Vivir es ir muriendo todos los días, dicen muchos poetas, sin recordar que ya lo había dicho Séneca, y no había sido el primero. Pero ¿y qué? Claro que vivir es cambiar; y cambiar es eso; ahora uno y mañana otro; hoy por ti; mañana por mí.

Guardiola se murió también. Y no muy viejo. De un catarro mal curado. Fue al purgatorio, como era de esperar. La marquesita también había estado allí; pero ya había subido al cielo. Bien lo merecía, aunque sólo fuera por haber estado casada con un cacique.
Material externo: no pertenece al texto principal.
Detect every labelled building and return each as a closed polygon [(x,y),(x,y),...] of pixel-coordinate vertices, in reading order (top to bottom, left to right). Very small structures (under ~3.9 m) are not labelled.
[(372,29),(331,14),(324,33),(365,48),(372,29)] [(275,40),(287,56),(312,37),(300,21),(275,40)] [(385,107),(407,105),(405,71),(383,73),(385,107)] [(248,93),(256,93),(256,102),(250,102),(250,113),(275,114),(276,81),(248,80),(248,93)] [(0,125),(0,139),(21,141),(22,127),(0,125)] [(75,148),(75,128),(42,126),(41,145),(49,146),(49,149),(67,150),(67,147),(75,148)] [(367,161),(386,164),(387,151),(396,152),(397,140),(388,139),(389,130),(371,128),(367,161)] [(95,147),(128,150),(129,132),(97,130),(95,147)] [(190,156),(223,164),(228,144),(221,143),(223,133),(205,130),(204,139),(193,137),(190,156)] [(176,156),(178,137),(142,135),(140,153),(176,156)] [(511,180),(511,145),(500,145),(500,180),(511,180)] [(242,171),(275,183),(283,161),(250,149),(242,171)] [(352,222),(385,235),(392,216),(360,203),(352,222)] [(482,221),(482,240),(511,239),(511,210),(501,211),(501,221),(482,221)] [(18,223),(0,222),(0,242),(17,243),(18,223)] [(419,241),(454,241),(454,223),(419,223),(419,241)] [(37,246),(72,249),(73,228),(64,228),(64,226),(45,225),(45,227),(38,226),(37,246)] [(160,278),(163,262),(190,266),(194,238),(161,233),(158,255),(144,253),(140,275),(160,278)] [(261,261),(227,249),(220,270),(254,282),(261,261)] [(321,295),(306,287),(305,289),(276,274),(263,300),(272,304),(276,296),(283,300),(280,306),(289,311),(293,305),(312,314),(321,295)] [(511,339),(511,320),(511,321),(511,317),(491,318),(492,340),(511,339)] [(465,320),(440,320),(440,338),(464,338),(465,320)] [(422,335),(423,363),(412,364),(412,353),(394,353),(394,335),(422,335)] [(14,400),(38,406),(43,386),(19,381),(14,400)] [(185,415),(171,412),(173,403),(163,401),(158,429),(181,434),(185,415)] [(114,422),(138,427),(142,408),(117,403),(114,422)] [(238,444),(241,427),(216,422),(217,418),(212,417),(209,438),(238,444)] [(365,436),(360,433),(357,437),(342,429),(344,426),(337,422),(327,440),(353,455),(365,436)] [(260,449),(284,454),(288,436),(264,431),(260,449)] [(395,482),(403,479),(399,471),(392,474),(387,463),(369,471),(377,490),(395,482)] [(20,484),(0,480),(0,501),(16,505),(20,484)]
Al cabo de los años mil, también Servando ascendió en el escalafón lo suficiente para llegar a la gloria eterna. Había estado mucho más tiempo purgando culpas que la marquesita; pero no por los osos, que en esto, allá se iban, y pesaban poco en la balanza de la Justicia; pero él había sido filósofo y ella no. Y por eso.

Sabido es que en la corte celestial está todo como lo dispuso Miguel Ángel, maestro de ceremonias. Cristo a la diestra de Dios Padre, y cada cual como corresponde y es de derecho. Después de arcángeles y serafines, tronos y dominaciones, ángeles, santos patriarcas, doctores, etc., etc., viene la gente menuda; y entre la gente menuda se vio, y no esperaba otra cosa, Servando. Los asientos están en largas filas paralelas. Los hombres a un lado, las mujeres a otro. Pero se ven, se ven, cuando las nubes de incienso no son demasiado espesas, los hombres y las mujeres.

Durante muchos millones de años, Servando no atendió más que a gozar de la felicidad eterna, que le correspondía. Pero tantos siglos de siglos —secula saeculorum— fueron pasando, que al fin, al fin (es decir, al fin no, porque aquello no tiene fin) Servando… se puso a reparar en el mujerío que tenía enfrente.

No se podía hablar con los demás una palabra, pero esto no le importaba a él, que ya venía acostumbrado a tal silencio desde la vida en su pueblo. En una ocasión en que el humo era menos denso se le figuró ver… ¡no había duda! ¡Era la marquesita! La tenía enfrente. Ella le había visto a él mucho antes.

Al principio (muchos millones de millones de años) no se atrevieron a mirarse… pero… al cabo de ese pedazo de eternidad, la marquesita clavó los ojos en el cielo del cielo… y los dejó caer, como solía en su pueblo, sobre el buen Guardiola.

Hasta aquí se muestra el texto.